=== SOURCE INFORMATION ===

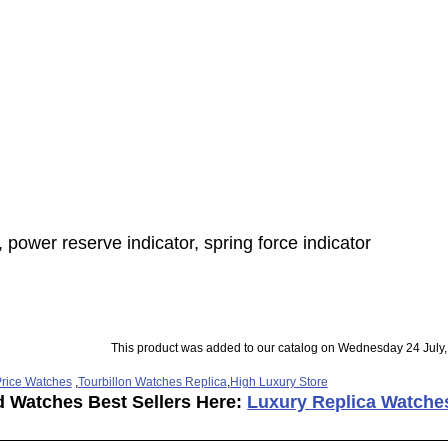
 power reserve indicator, spring force indicator
This product was added to our catalog on Wednesday 24 July,
rice Watches
,
Tourbillon Watches Replica
,
High Luxury Store
d Watches Best Sellers Here:
Luxury Replica Watche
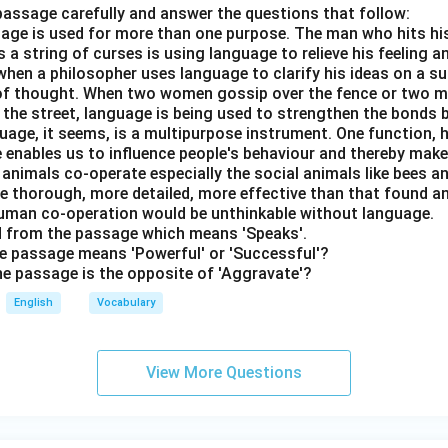
passage carefully and answer the questions that follow:
nguage is used for more than one purpose. The man who hits hi
a string of curses is using language to relieve his feeling 
when a philosopher uses language to clarify his ideas on a sub
 of thought. When two women gossip over the fence or two 
n the street, language is being used to strengthen the bond
guage, it seems, is a multipurpose instrument. One function,
 enables us to influence people's behaviour and thereby ma
 animals co-operate especially the social animals like bees 
e thorough, more detailed, more effective than that found an
uman co-operation would be unthinkable without language.
rd from the passage which means 'Speaks'.
the passage means 'Powerful' or 'Successful'?
the passage is the opposite of 'Aggravate'?
English
Vocabulary
View More Questions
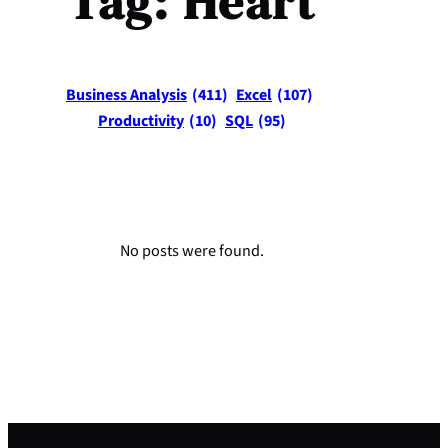
Tag:
Heart
Business Analysis
(411)
Excel
(107)
Productivity
(10)
SQL
(95)
No posts were found.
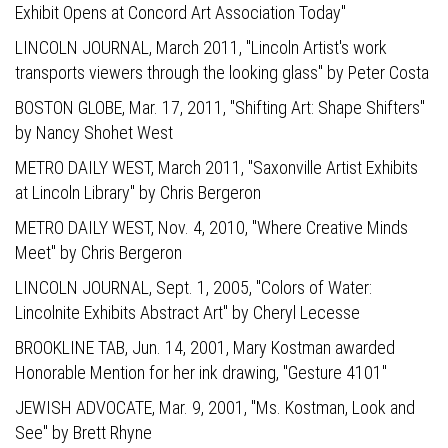
Exhibit Opens at Concord Art Association Today"
LINCOLN JOURNAL,
March 2011, "Lincoln Artist's work
transports viewers through the looking glass" by Peter Costa
BOSTON GLOBE,
Mar. 17, 2011, "Shifting Art: Shape Shifters"
by Nancy Shohet West
METRO DAILY WEST,
March 2011, "Saxonville Artist Exhibits
at Lincoln Library" by Chris Bergeron
METRO DAILY WEST,
Nov. 4, 2010, "Where Creative Minds
Meet" by Chris Bergeron
LINCOLN JOURNAL,
Sept. 1, 2005, "Colors of Water:
Lincolnite Exhibits Abstract Art" by Cheryl Lecesse
BROOKLINE TAB,
Jun. 14, 2001, Mary Kostman awarded
Honorable Mention for her ink drawing, "Gesture 4101"
JEWISH ADVOCATE,
Mar. 9, 2001, "Ms. Kostman, Look and
See" by Brett Rhyne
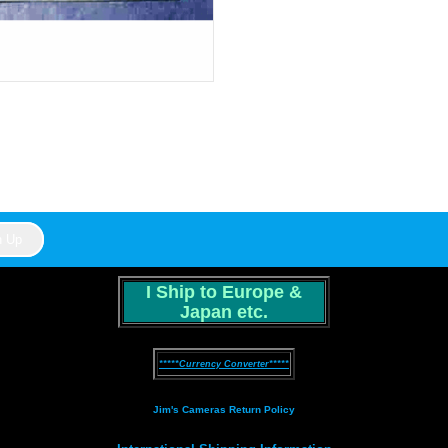
I Ship to Europe &
Japan etc.
*****Currency Converter*****
Jim's Cameras Return Policy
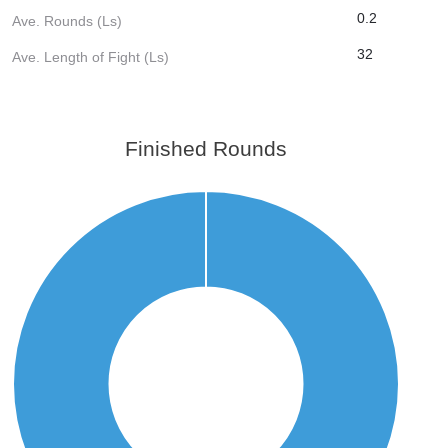
0.2
Ave. Rounds (Ls)
32
Ave. Length of Fight (Ls)
Finished Rounds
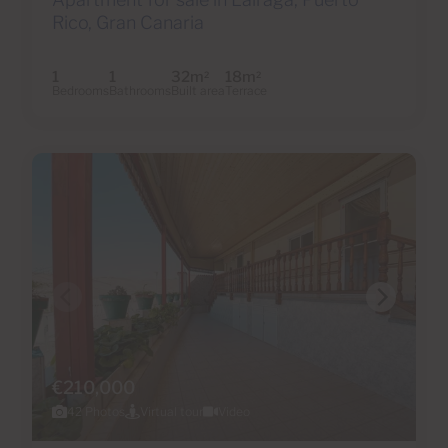
Rico, Gran Canaria
1
1
32m
18m
2
2
Bedrooms
Bathrooms
Built area
Terrace
€210,000
42 Photos
Virtual tour
Video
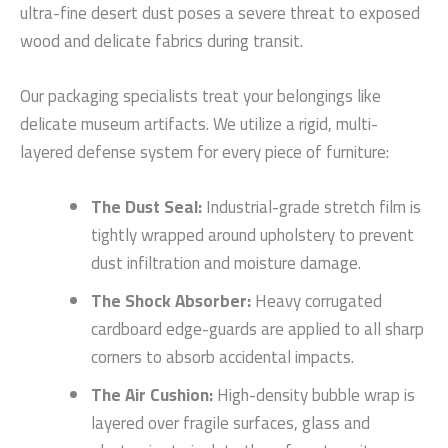
ultra-fine desert dust poses a severe threat to exposed
wood and delicate fabrics during transit.
Our packaging specialists treat your belongings like
delicate museum artifacts. We utilize a rigid, multi-
layered defense system for every piece of furniture:
The Dust Seal:
Industrial-grade stretch film is
tightly wrapped around upholstery to prevent
dust infiltration and moisture damage.
The Shock Absorber:
Heavy corrugated
cardboard edge-guards are applied to all sharp
corners to absorb accidental impacts.
The Air Cushion:
High-density bubble wrap is
layered over fragile surfaces, glass and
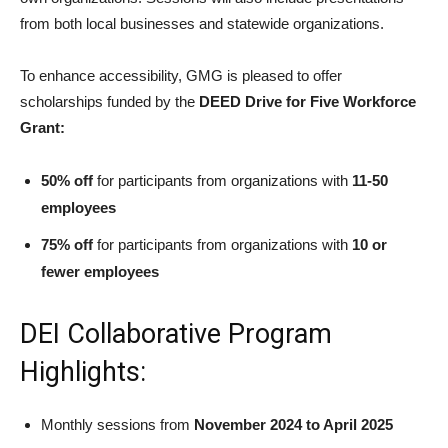
from both local businesses and statewide organizations.
To enhance accessibility, GMG is pleased to offer
scholarships funded by the
DEED Drive for Five Workforce
Grant:
50% off
for participants from organizations with
11-50
employees
75% off
for participants from organizations with
10 or
fewer employees
DEI Collaborative Program
Highlights:
Monthly sessions from
November 2024 to April 2025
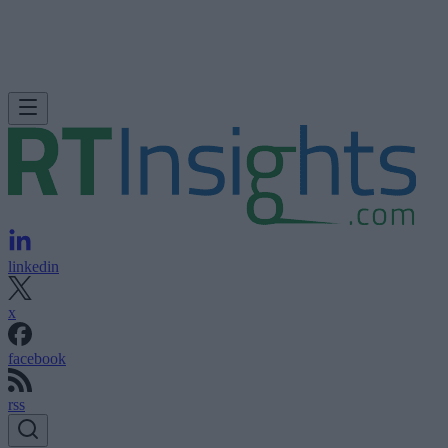
linkedin
x
facebook
rss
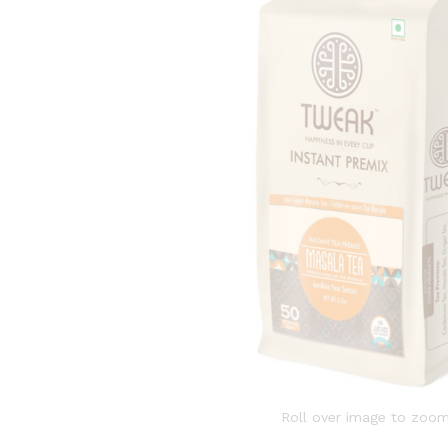
Roll over image to zoom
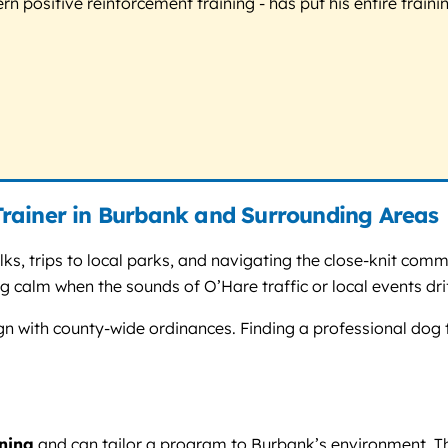
 positive reinforcement training - has put his entire trainin
rainer in Burbank and Surrounding Areas
ks, trips to local parks, and navigating the close-knit comm
 calm when the sounds of O’Hare traffic or local events drif
ign with county-wide ordinances. Finding a professional do
ining
and can tailor a program to Burbank’s environment. Th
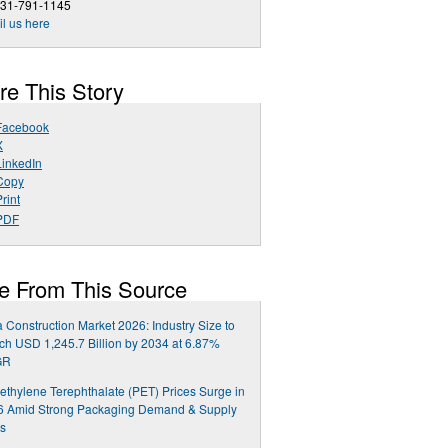
631-791-1145
l us here
re This Story
Facebook
X
LinkedIn
Copy
rint
PDF
e From This Source
a Construction Market 2026: Industry Size to
h USD 1,245.7 Billion by 2034 at 6.87%
GR
ethylene Terephthalate (PET) Prices Surge in
6 Amid Strong Packaging Demand & Supply
ts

===

> **PROBLEM STATEMENT**
Replace each "Chris Bergeron" in the entries above with "C. Bergeron", then write out all their text again with nothing else changed. Leave the pictures out.

> **TASK RESULT**
 power reserve indicator, spring force indicator
This product was added to our catalog on Wednesday 24 July,
rice Watches
,
Tourbillon Watches Replica
,
High Luxury Store
d Watches Best Sellers Here:
Luxury Replica Watche
passage carefully and answer the questions that follow:
nguage is used for more than one purpose. The man who hits hi
a string of curses is using language to relieve his feeling 
when a philosopher uses language to clarify his ideas on a sub
 of thought. When two women gossip over the fence or two 
n the street, language is being used to strengthen the bond
guage, it seems, is a multipurpose instrument. One function,
 enables us to influence people's behaviour and thereby ma
 animals co-operate especially the social animals like bees 
e thorough, more detailed, more effective than that found an
uman co-operation would be unthinkable without language.
rd from the passage which means 'Speaks'.
the passage means 'Powerful' or 'Successful'?
the passage is the opposite of 'Aggravate'?
English
Vocabulary
View More Questions
Tag:
Heart
Business Analysis
(411)
Excel
(107)
Productivity
(10)
SQL
(95)
No posts were found.
Exhibit Opens at Concord Art Association Today"
LINCOLN JOURNAL,
March 2011, "Lincoln Artist's work
transports viewers through the looking glass" by Peter Costa
BOSTON GLOBE,
Mar. 17, 2011, "Shifting Art: Shape Shifters"
by Nancy Shohet West
METRO DAILY WEST,
March 2011, "Saxonville Artist Exhibits
at Lincoln Library" by C. Bergeron
METRO DAILY WEST,
Nov. 4, 2010, "Where Creative Minds
Meet" by C. Bergeron
LINCOLN JOURNAL,
Sept. 1, 2005, "Colors of Water:
Lincolnite Exhibits Abstract Art" by Cheryl Lecesse
BROOKLINE TAB,
Jun. 14, 2001, Mary Kostman awarded
Honorable Mention for her ink drawing, "Gesture 4101"
JEWISH ADVOCATE,
Mar. 9, 2001, "Ms. Kostman, Look and
See" by Brett Rhyne
I Ship to Europe &
Japan etc.
*****Currency Converter*****
Jim's Cameras Return Policy
0.2
Ave. Rounds (Ls)
32
Ave. Length of Fight (Ls)
Finished Rounds
Rico, Gran Canaria
1
1
32m
18m
2
2
Bedrooms
Bathrooms
Built area
Terrace
€210,000
42 Photos
Virtual tour
Video
ultra-fine desert dust poses a severe threat to exposed
wood and delicate fabrics during transit.
Our packaging specialists treat your belongings like
delicate museum artifacts. We utilize a rigid, multi-
layered defense system for every piece of furniture:
The Dust Seal:
Industrial-grade stretch film is
tightly wrapped around upholstery to prevent
dust infiltration and moisture damage.
The Shock Absorber:
Heavy corrugated
cardboard edge-guards are applied to all sharp
corners to absorb accidental impacts.
The Air Cushion:
High-density bubble wrap is
layered over fragile surfaces, glass and
from both local businesses and statewide organizations.
To enhance accessibility, GMG is pleased to offer
scholarships funded by the
DEED Drive for Five Workforce
Grant:
50% off
for participants from organizations with
11-50
employees
75% off
for participants from organizations with
10 or
fewer employees
DEI Collaborative Program
Highlights:
Monthly sessions from
November 2024 to April 2025
linkedin
x
facebook
rss
Roll over image to zoom
 positive reinforcement training - has put his entire trainin
rainer in Burbank and Surrounding Areas
ks, trips to local parks, and navigating the close-knit comm
 calm when the sounds of O’Hare traffic or local events drif
ign with county-wide ordinances. Finding a professional do
ining
and can tailor a program to Burbank’s environment. Th
631-791-1145
l us here
re This Story
Facebook
X
LinkedIn
Copy
rint
PDF
e From This Source
a Construction Market 2026: Industry Size to
h USD 1,245.7 Billion by 2034 at 6.87%
GR
ethylene Terephthalate (PET) Prices Surge in
6 Amid Strong Packaging Demand & Supply
ts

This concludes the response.